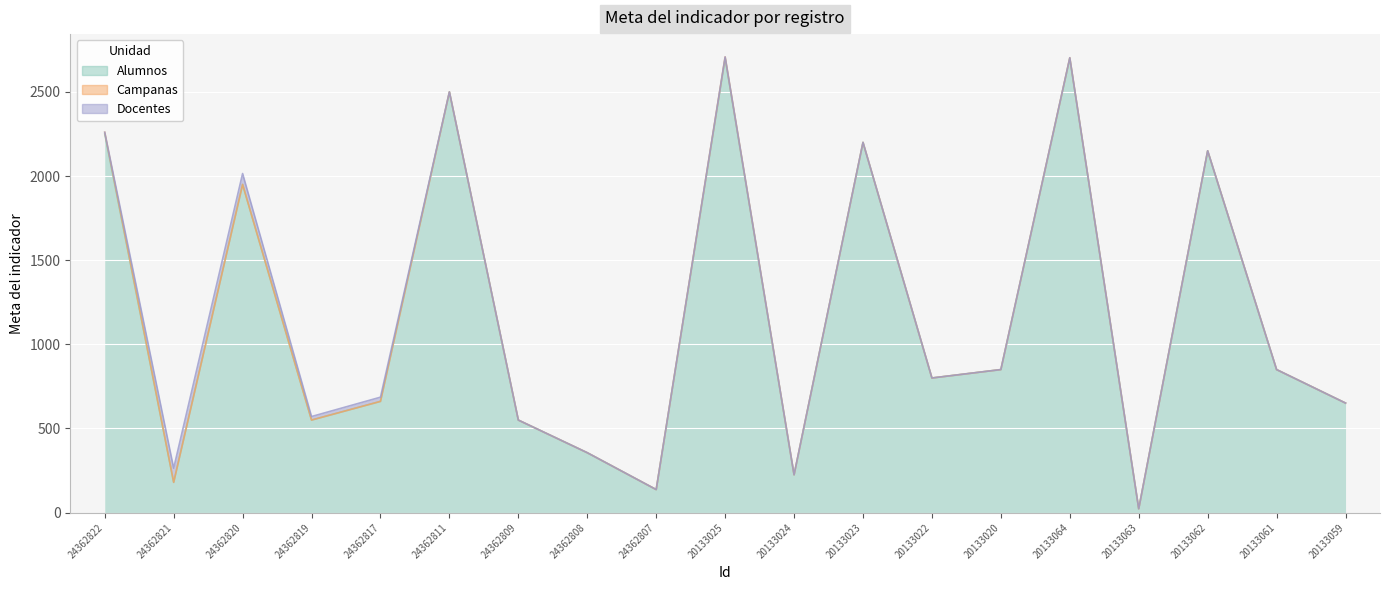

In Campanas, how many points are higher than both neighbors (excluding endpoints)?

2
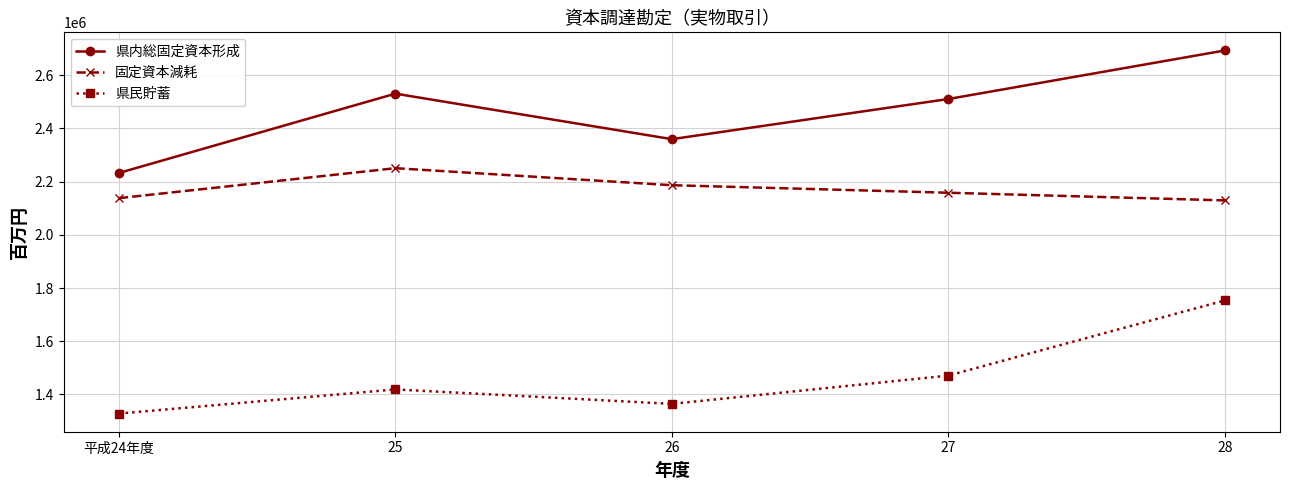

What is the label of the 2nd point from the left?

25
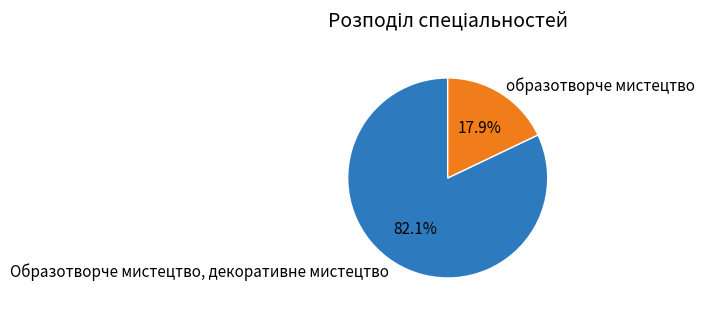

What percentage is the образотворче мистецтво slice, to the nearest percent?

18%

━━━━━━━━━━━━━━━━━━━━

> _Work request_: Arrange the lines above as a Markdown table with two columns, Row and Line, where Row gives a sequential number. Omit blank lines and pictures.

> _Exercise output_:
| Row | Line |
|---|---|
| 1 | In Campanas, how many points are higher than both neighbors (excluding endpoints)? |
| 2 | 2 |
| 3 | What is the label of the 2nd point from the left? |
| 4 | 25 |
| 5 | What percentage is the образотворче мистецтво slice, to the nearest percent? |
| 6 | 18% |